I am deriving a Gibbs sampler with a model similar to the model in this paper (a graphical model is shown in page 4). To put it simple, my question only concerns $w_i$ (a $K$-dimensional vector drawn from a normal distribution) and its precision $\gamma_w$, thus I will just make these 2 variables unknown and treat the rest as known (hopefully without losing the mathematical rigors):
$w_i \sim \mathcal{N}(0, \sigma_w^2I_K)$
$\gamma_w = \frac{1}{\sigma_w^2} \sim \Gamma(\alpha_0, \beta_0)$, here $\alpha_0, \beta_0$ are hyperparameters.
And the conditional probability is:
$p(w_{ik}|-) \sim \mathcal{N}(\mu_{w_{ik}}, \sigma_{w_{ik}}^2)$, where $\sigma_{w_{ik}}^2 = (\gamma_w + T)^{-1}$. $T$ is actually a pretty complicated term but it's nonnegative.
$p(\gamma_w|-) = \Gamma(\alpha_0 + \frac{1}{2}KN, \beta_0 + \frac{1}{2}\sum_{i=1}^N w_i^Tw_i)$
I code it up and generate some simulated data according to the graphical model. I set all the variables other than $w_i$ and $\gamma_w$ to their true value and keep unchanged. The hyperparameters are set to 0.001 which basically forces the prior of $\gamma_w$ to be 0 (I am actually not certain if this is a good choice). The sampler runs with $\gamma_w$ goes to infinity. The log-likelihood of samples goes to much larger than the log-likelihood of the true data.
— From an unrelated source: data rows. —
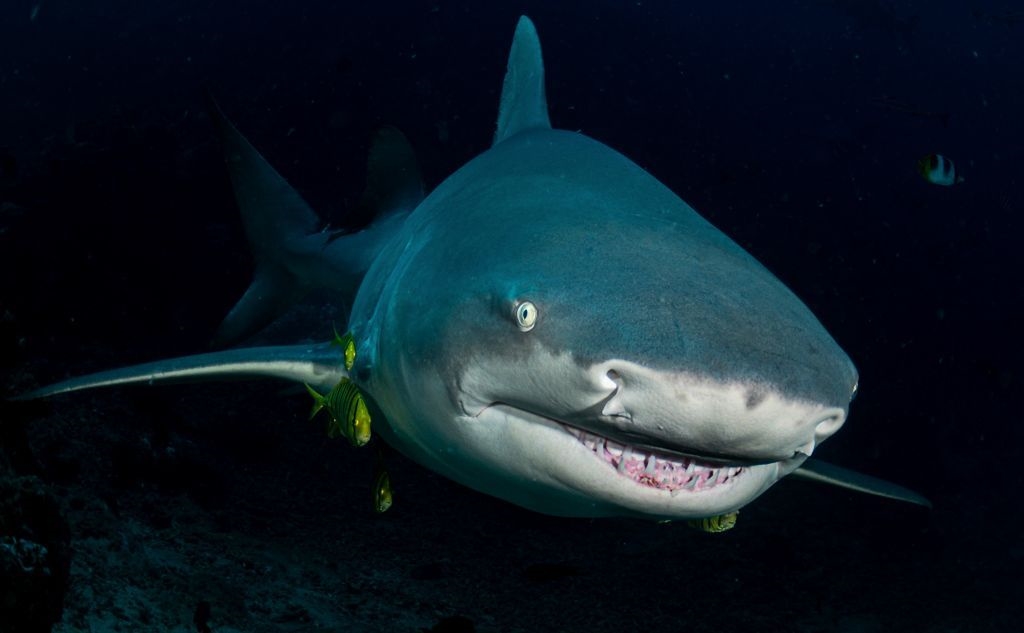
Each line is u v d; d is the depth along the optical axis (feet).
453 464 9.39
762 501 48.19
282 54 107.24
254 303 20.07
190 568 22.17
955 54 183.52
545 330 7.02
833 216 88.94
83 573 17.97
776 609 35.09
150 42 144.77
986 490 63.31
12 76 143.13
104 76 137.18
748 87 136.26
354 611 24.20
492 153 11.93
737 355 6.27
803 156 107.45
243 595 21.84
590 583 33.94
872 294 77.20
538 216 8.95
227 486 31.71
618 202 9.22
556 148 11.19
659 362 6.20
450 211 10.48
From the conditional distribution, this non-convergence is actually kind of "observable", as each $w_{ik}$ is drawn with a larger precision than the sample from $p(\gamma_w|-)$ (because of the nonnegative term). Then when sampling $\gamma_w$, we are using a smaller $\sum_{i=1}^N w_i^Tw_i$. Thus the samples of $\gamma_w$ get larger.
This seems wrong, but I cannot figure out where the problem is. Any comments will be highly appreciated. Thanks!
Updated: I think this may be generally true for a hierarchical normal model with unknown variance, then I found this paper which seems to partially agree with my observation. But this paper is a little beyond my crappy math background...